■ **TASK**
Each line from the one containing "These 6 pictures" to the last line of the listing below must be reproduced exactly, and nothing more.

■ **GIVEN ENTRIES**
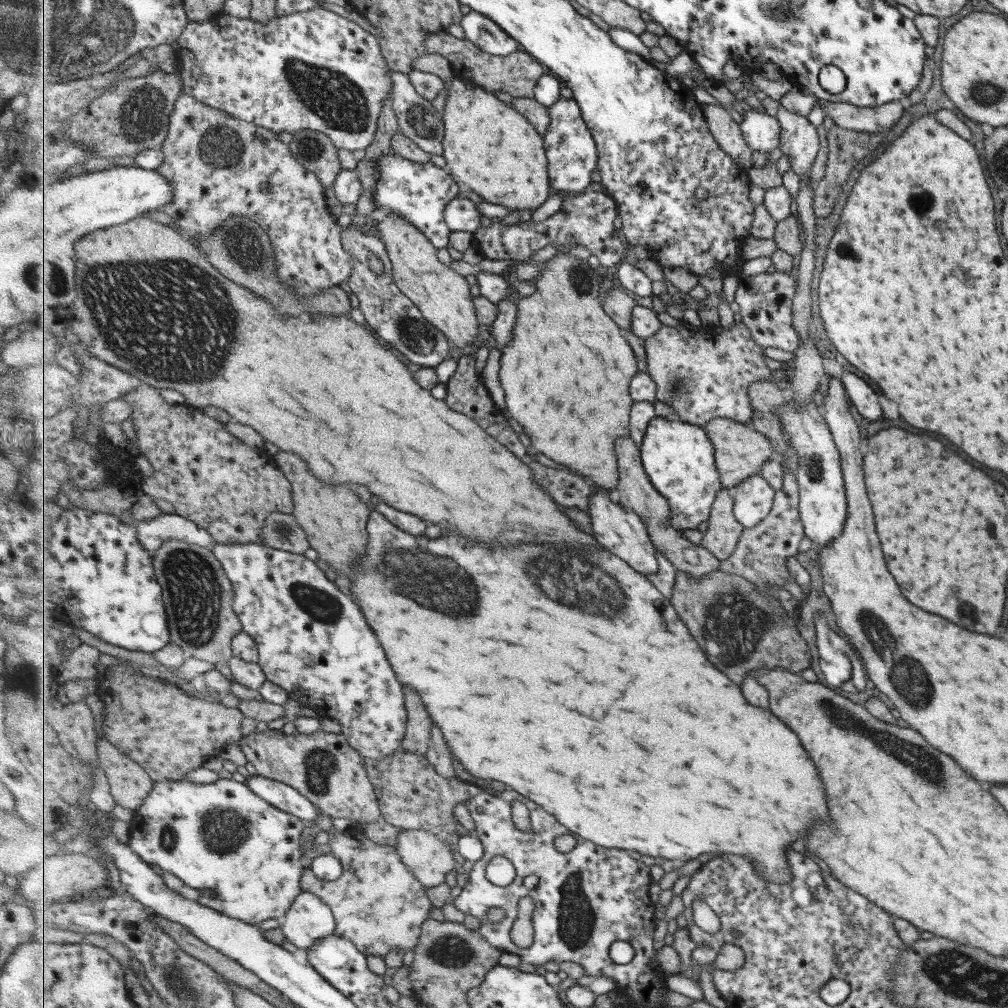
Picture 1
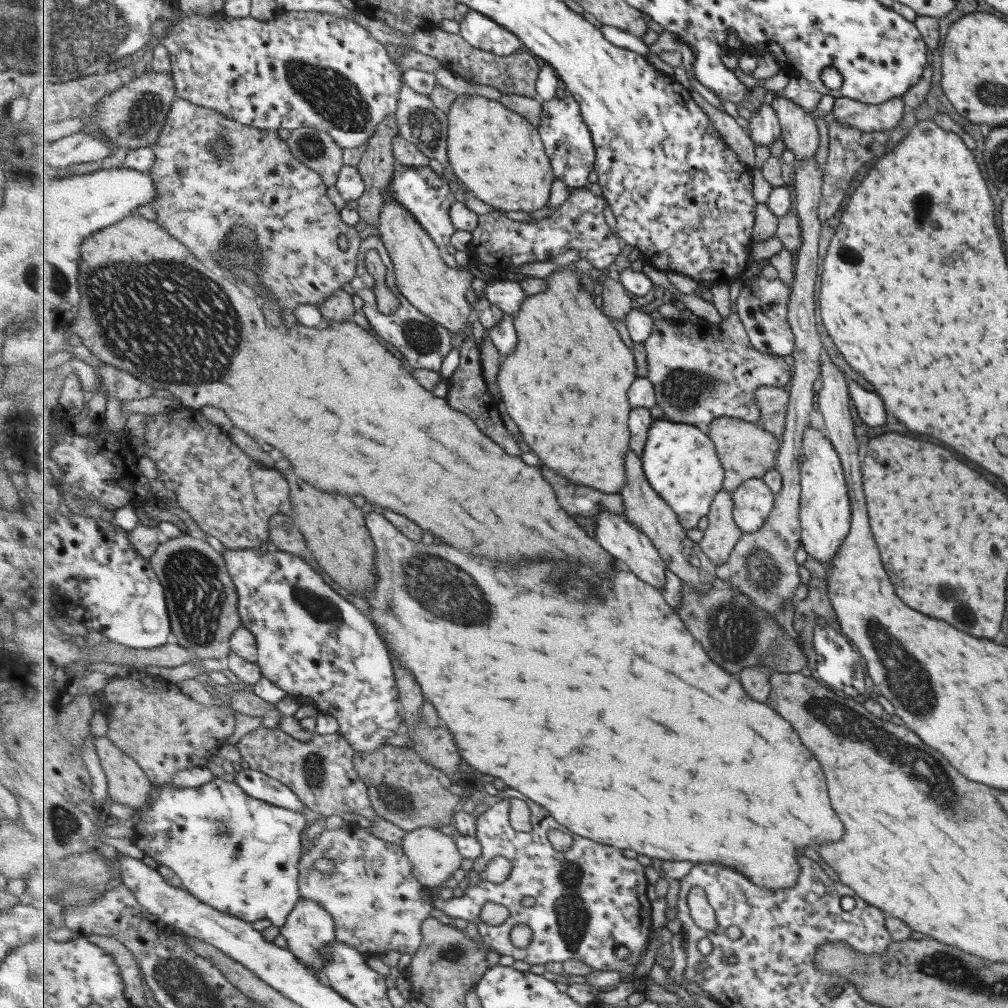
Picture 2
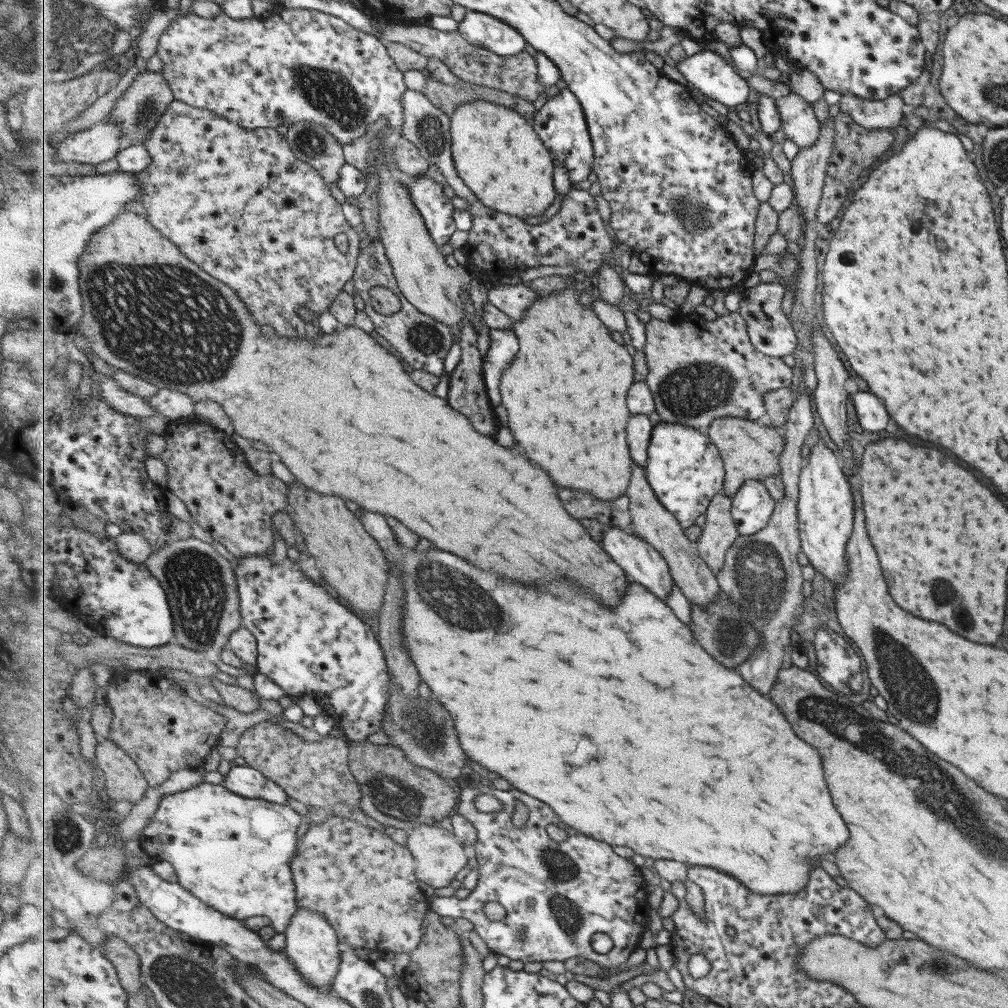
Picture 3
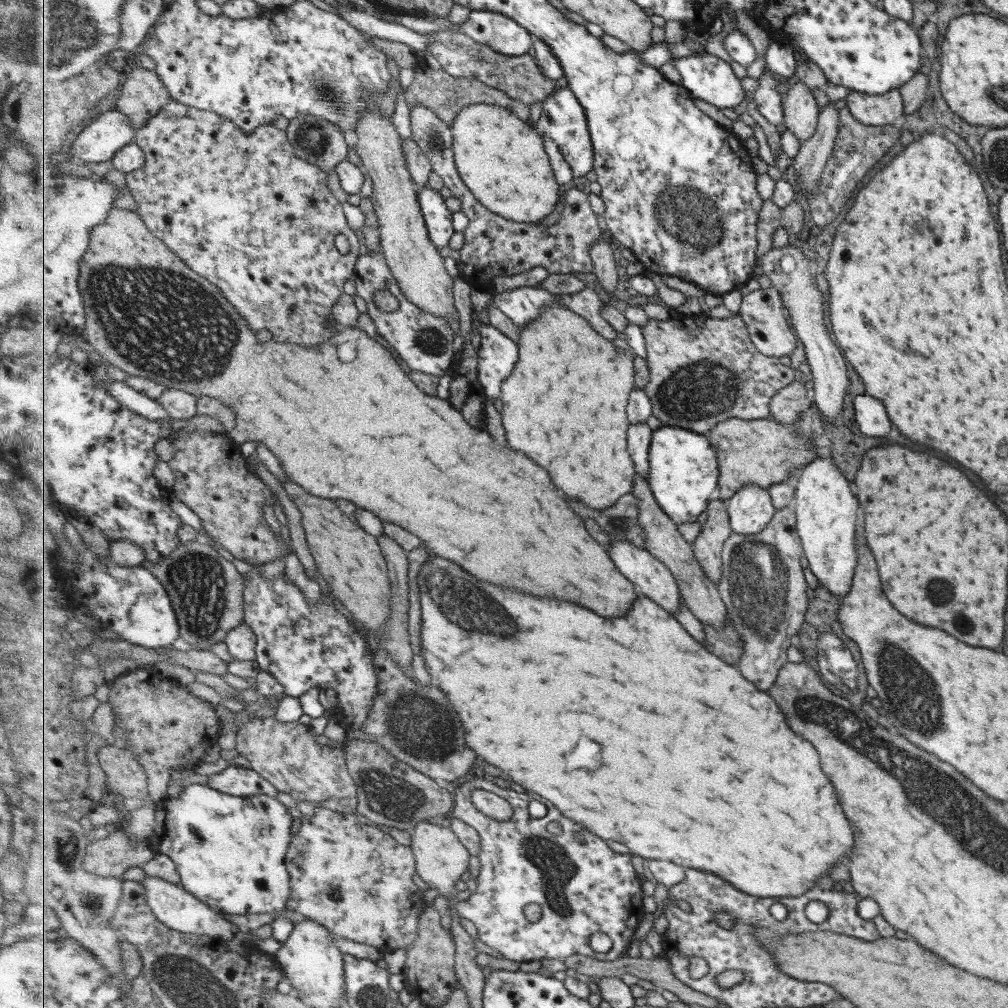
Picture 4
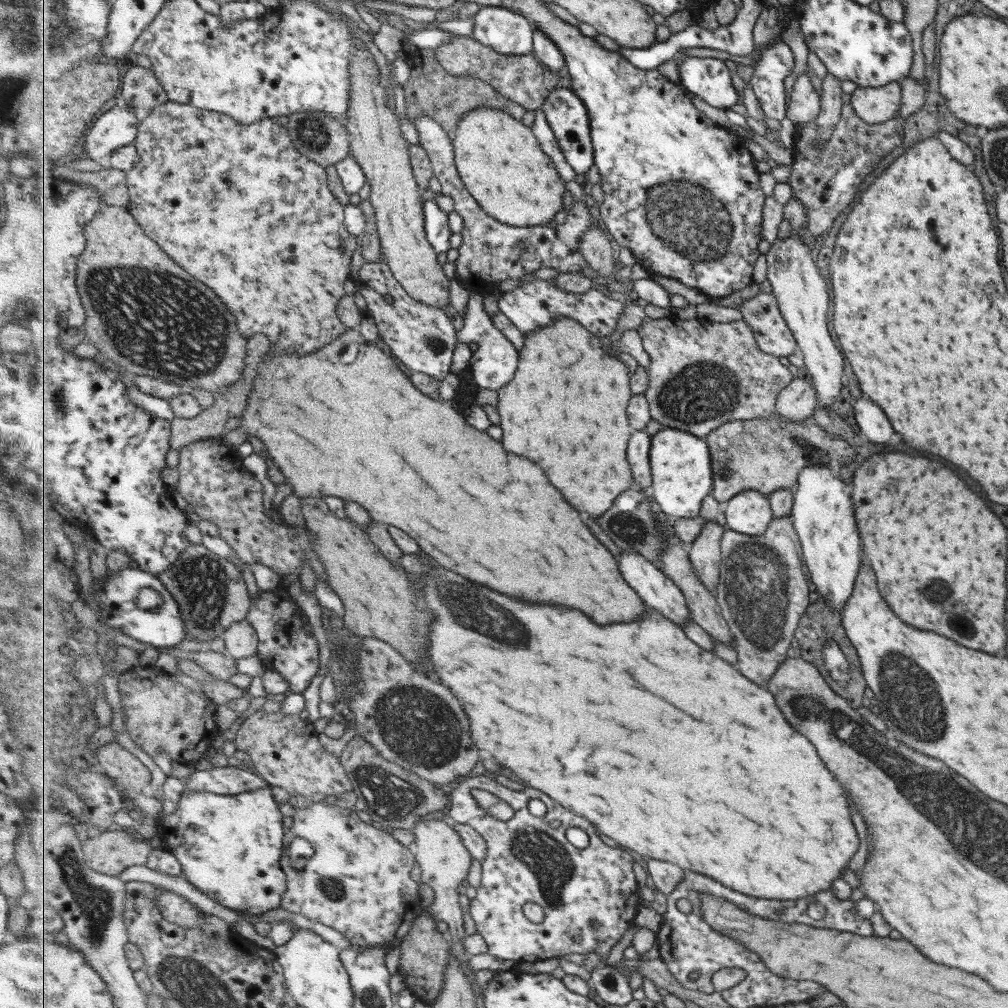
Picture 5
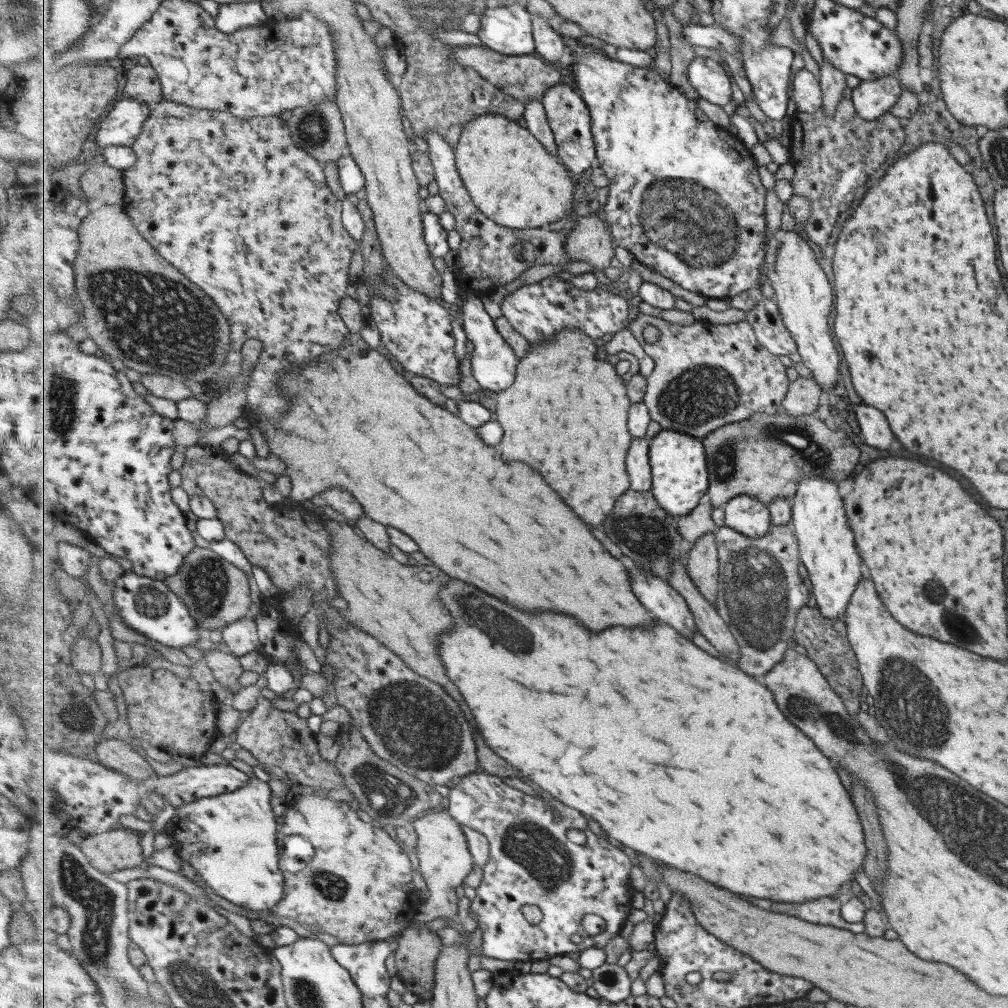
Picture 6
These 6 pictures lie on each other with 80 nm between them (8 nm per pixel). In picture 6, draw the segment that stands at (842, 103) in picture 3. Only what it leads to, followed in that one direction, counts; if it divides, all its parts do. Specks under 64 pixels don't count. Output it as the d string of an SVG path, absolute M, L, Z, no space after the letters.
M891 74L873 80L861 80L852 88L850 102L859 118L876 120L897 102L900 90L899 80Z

■ **EXERCISE SOLUTION**
These 6 pictures lie on each other with 80 nm between them (8 nm per pixel). In picture 6, draw the segment that stands at (842, 103) in picture 3. Only what it leads to, followed in that one direction, counts; if it divides, all its parts do. Specks under 64 pixels don't count. Output it as the d string of an SVG path, absolute M, L, Z, no space after the letters.
M891 74L873 80L861 80L852 88L850 102L859 118L876 120L897 102L900 90L899 80Z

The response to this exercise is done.